▶ Directive
Copy out the lines below character for character, but leave the pictures out.

[[ Excerpted data open ]]

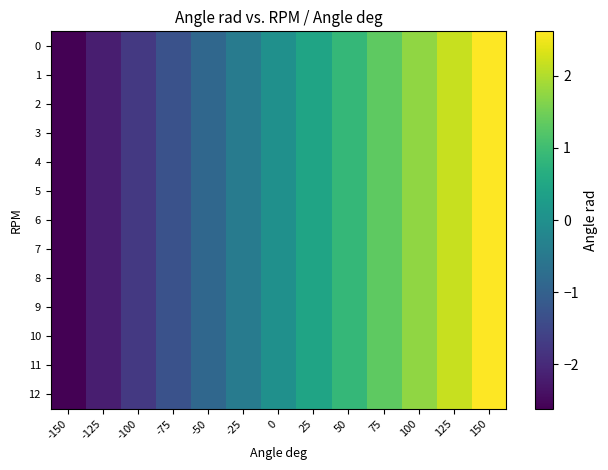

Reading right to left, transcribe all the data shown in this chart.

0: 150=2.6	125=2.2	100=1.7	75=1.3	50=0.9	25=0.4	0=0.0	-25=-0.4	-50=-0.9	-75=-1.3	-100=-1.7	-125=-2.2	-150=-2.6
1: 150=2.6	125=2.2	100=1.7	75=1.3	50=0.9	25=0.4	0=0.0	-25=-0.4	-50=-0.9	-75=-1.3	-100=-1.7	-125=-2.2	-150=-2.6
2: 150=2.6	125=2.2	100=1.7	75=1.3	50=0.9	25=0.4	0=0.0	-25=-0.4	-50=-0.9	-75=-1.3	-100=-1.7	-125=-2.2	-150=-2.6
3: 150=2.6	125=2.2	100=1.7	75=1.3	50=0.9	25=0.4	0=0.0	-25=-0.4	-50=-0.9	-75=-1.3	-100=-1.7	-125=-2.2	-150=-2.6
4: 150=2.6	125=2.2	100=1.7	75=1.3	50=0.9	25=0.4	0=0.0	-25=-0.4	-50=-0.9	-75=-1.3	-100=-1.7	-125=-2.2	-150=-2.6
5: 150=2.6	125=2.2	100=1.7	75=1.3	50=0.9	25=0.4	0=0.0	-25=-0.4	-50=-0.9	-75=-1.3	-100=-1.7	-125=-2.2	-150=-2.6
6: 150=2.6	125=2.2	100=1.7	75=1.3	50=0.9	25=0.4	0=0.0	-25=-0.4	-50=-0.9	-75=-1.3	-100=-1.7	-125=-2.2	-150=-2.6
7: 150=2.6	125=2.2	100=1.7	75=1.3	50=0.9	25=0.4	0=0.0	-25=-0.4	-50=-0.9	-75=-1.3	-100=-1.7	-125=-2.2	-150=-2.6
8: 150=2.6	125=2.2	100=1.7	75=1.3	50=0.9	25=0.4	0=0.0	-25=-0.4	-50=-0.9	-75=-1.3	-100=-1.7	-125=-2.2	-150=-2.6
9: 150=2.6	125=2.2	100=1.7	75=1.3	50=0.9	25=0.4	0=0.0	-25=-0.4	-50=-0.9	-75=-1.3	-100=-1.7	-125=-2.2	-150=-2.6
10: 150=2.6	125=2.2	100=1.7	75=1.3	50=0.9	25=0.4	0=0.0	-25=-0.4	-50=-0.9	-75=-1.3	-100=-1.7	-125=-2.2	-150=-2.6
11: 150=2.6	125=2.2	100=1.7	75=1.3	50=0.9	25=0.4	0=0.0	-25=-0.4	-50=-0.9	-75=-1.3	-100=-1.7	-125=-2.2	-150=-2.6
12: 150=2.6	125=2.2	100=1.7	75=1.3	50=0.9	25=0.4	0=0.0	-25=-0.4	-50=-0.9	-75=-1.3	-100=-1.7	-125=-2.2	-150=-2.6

[[ Excerpted data closed ]]

▶ Solved problem
Reading right to left, transcribe all the data shown in this chart.

0: 150=2.6	125=2.2	100=1.7	75=1.3	50=0.9	25=0.4	0=0.0	-25=-0.4	-50=-0.9	-75=-1.3	-100=-1.7	-125=-2.2	-150=-2.6
1: 150=2.6	125=2.2	100=1.7	75=1.3	50=0.9	25=0.4	0=0.0	-25=-0.4	-50=-0.9	-75=-1.3	-100=-1.7	-125=-2.2	-150=-2.6
2: 150=2.6	125=2.2	100=1.7	75=1.3	50=0.9	25=0.4	0=0.0	-25=-0.4	-50=-0.9	-75=-1.3	-100=-1.7	-125=-2.2	-150=-2.6
3: 150=2.6	125=2.2	100=1.7	75=1.3	50=0.9	25=0.4	0=0.0	-25=-0.4	-50=-0.9	-75=-1.3	-100=-1.7	-125=-2.2	-150=-2.6
4: 150=2.6	125=2.2	100=1.7	75=1.3	50=0.9	25=0.4	0=0.0	-25=-0.4	-50=-0.9	-75=-1.3	-100=-1.7	-125=-2.2	-150=-2.6
5: 150=2.6	125=2.2	100=1.7	75=1.3	50=0.9	25=0.4	0=0.0	-25=-0.4	-50=-0.9	-75=-1.3	-100=-1.7	-125=-2.2	-150=-2.6
6: 150=2.6	125=2.2	100=1.7	75=1.3	50=0.9	25=0.4	0=0.0	-25=-0.4	-50=-0.9	-75=-1.3	-100=-1.7	-125=-2.2	-150=-2.6
7: 150=2.6	125=2.2	100=1.7	75=1.3	50=0.9	25=0.4	0=0.0	-25=-0.4	-50=-0.9	-75=-1.3	-100=-1.7	-125=-2.2	-150=-2.6
8: 150=2.6	125=2.2	100=1.7	75=1.3	50=0.9	25=0.4	0=0.0	-25=-0.4	-50=-0.9	-75=-1.3	-100=-1.7	-125=-2.2	-150=-2.6
9: 150=2.6	125=2.2	100=1.7	75=1.3	50=0.9	25=0.4	0=0.0	-25=-0.4	-50=-0.9	-75=-1.3	-100=-1.7	-125=-2.2	-150=-2.6
10: 150=2.6	125=2.2	100=1.7	75=1.3	50=0.9	25=0.4	0=0.0	-25=-0.4	-50=-0.9	-75=-1.3	-100=-1.7	-125=-2.2	-150=-2.6
11: 150=2.6	125=2.2	100=1.7	75=1.3	50=0.9	25=0.4	0=0.0	-25=-0.4	-50=-0.9	-75=-1.3	-100=-1.7	-125=-2.2	-150=-2.6
12: 150=2.6	125=2.2	100=1.7	75=1.3	50=0.9	25=0.4	0=0.0	-25=-0.4	-50=-0.9	-75=-1.3	-100=-1.7	-125=-2.2	-150=-2.6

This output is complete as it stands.